PROBLEM STATEMENT: Could you retype exactly the lines below between the one holding "3. cz_car_input_v3.txt : Input text file" and the one holding "You touch one willing humanoid.", inclusive, leaving out any pictures?

EXTRACTED ENTRIES:
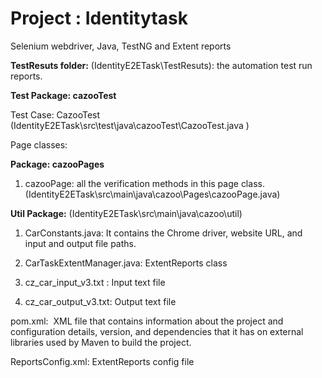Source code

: #  Project : Identitytask
Selenium webdriver, Java, TestNG and Extent reports

**TestResuts folder:** (IdentityE2ETask\TestResuts): the automation test run reports.

**Test Package: cazooTest**

Test Case: CazooTest (IdentityE2ETask\src\test\java\cazooTest\CazooTest.java )

Page classes: 

**Package: cazooPages**
 
1. cazooPage: all the verification methods in this page class. (IdentityE2ETask\src\main\java\cazoo\Pages\cazooPage.java)

**Util Package:** (IdentityE2ETask\src\main\java\cazoo\util)
   
1. CarConstants.java: It contains the Chrome driver, website URL, and input and output file paths.

2. CarTaskExtentManager.java: ExtentReports class

3. cz_car_input_v3.txt : Input text file

4. cz_car_output_v3.txt: Output text file

pom.xml:  XML file that contains information about the project and configuration details, version, and dependencies that it has on external libraries used by Maven to build the project.

ReportsConfig.xml: ExtentReports config file

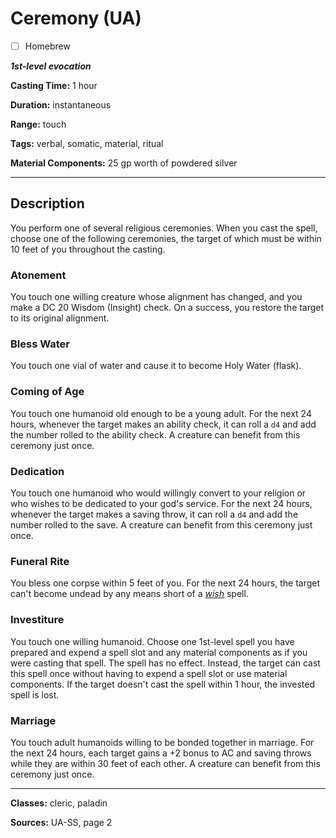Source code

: # Ceremony (UA)

- [ ] Homebrew

***1st-level evocation***

**Casting Time:** 1 hour

**Duration:** instantaneous

**Range:** touch

**Tags:** verbal, somatic, material, ritual

**Material Components:** 25 gp worth of powdered silver

---

## Description
You perform one of several religious ceremonies.
When you cast the spell, choose one of the following ceremonies, the target of which must be within 10 feet of you throughout the casting.

### Atonement
You touch one willing creature whose alignment has changed, and you make a DC 20 Wisdom (Insight) check.
On a success, you restore the target to its original alignment.

### Bless Water
You touch one vial of water and cause it to become Holy Water (flask).

### Coming of Age
You touch one humanoid old enough to be a young adult.
For the next 24 hours, whenever the target makes an ability check, it can roll a `d4` and add the number rolled to the ability check.
A creature can benefit from this ceremony just once.

### Dedication
You touch one humanoid who would willingly convert to your religion or who wishes to be dedicated to your god's service.
For the next 24 hours, whenever the target makes a saving throw, it can roll a `d4` and add the number rolled to the save.
A creature can benefit from this ceremony just once.

### Funeral Rite
You bless one corpse within 5 feet of you.
For the next 24 hours, the target can't become undead by any means short of a [*wish*](./wish) spell.

### Investiture
You touch one willing humanoid.
Choose one 1st-level spell you have prepared and expend a spell slot and any material components as if you were casting that spell.
The spell has no effect.
Instead, the target can cast this spell once without having to expend a spell slot or use material components.
If the target doesn't cast the spell within 1 hour, the invested spell is lost.

### Marriage
You touch adult humanoids willing to be bonded together in marriage.
For the next 24 hours, each target gains a +2 bonus to AC and saving throws while they are within 30 feet of each other.
A creature can benefit from this ceremony just once.

---

**Classes:** cleric, paladin

**Sources:** UA-SS, page 2
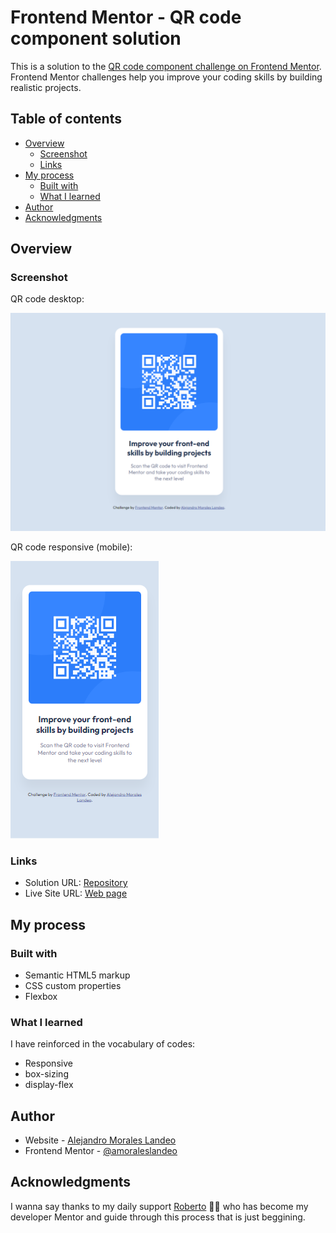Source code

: # Frontend Mentor - QR code component solution

This is a solution to the [QR code component challenge on Frontend Mentor](https://www.frontendmentor.io/challenges/qr-code-component-iux_sIO_H). Frontend Mentor challenges help you improve your coding skills by building realistic projects. 

## Table of contents

- [Overview](#overview)
  - [Screenshot](#screenshot)
  - [Links](#links)
- [My process](#my-process)
  - [Built with](#built-with)
  - [What I learned](#what-i-learned)
- [Author](#author)
- [Acknowledgments](#acknowledgments)

## Overview

### Screenshot

QR code desktop:

![qr_code_desktop](./design/desktop.png)

QR code responsive (mobile):

![qr_code_responsive](./design/mobile.png)

### Links

- Solution URL: [Repository](https://github.com/amoraleslandeo/qr-code-component)
- Live Site URL: [Web page](https://amoraleslandeo.github.io/qr-code-component.github.io/)

## My process

### Built with

- Semantic HTML5 markup
- CSS custom properties
- Flexbox

### What I learned

I have reinforced in the vocabulary of codes:
- Responsive
- box-sizing
- display-flex

## Author

- Website - [Alejandro Morales Landeo](https://amoraleslandeo.github.io/personal-page.github.io/)
- Frontend Mentor - [@amoraleslandeo](https://www.frontendmentor.io/profile/amoraleslandeo)

## Acknowledgments

I wanna say thanks to my daily support [Roberto](https://github.com/RobertoSilvaZ) 🙌😉 who has become my developer Mentor and guide through this process that is just beggining.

ANSWER BOX:
3. cz_car_input_v3.txt : Input text file

4. cz_car_output_v3.txt: Output text file

pom.xml:  XML file that contains information about the project and configuration details, version, and dependencies that it has on external libraries used by Maven to build the project.

ReportsConfig.xml: ExtentReports config file

Source code

: # Ceremony (UA)

- [ ] Homebrew

***1st-level evocation***

**Casting Time:** 1 hour

**Duration:** instantaneous

**Range:** touch

**Tags:** verbal, somatic, material, ritual

**Material Components:** 25 gp worth of powdered silver

---

## Description
You perform one of several religious ceremonies.
When you cast the spell, choose one of the following ceremonies, the target of which must be within 10 feet of you throughout the casting.

### Atonement
You touch one willing creature whose alignment has changed, and you make a DC 20 Wisdom (Insight) check.
On a success, you restore the target to its original alignment.

### Bless Water
You touch one vial of water and cause it to become Holy Water (flask).

### Coming of Age
You touch one humanoid old enough to be a young adult.
For the next 24 hours, whenever the target makes an ability check, it can roll a `d4` and add the number rolled to the ability check.
A creature can benefit from this ceremony just once.

### Dedication
You touch one humanoid who would willingly convert to your religion or who wishes to be dedicated to your god's service.
For the next 24 hours, whenever the target makes a saving throw, it can roll a `d4` and add the number rolled to the save.
A creature can benefit from this ceremony just once.

### Funeral Rite
You bless one corpse within 5 feet of you.
For the next 24 hours, the target can't become undead by any means short of a [*wish*](./wish) spell.

### Investiture
You touch one willing humanoid.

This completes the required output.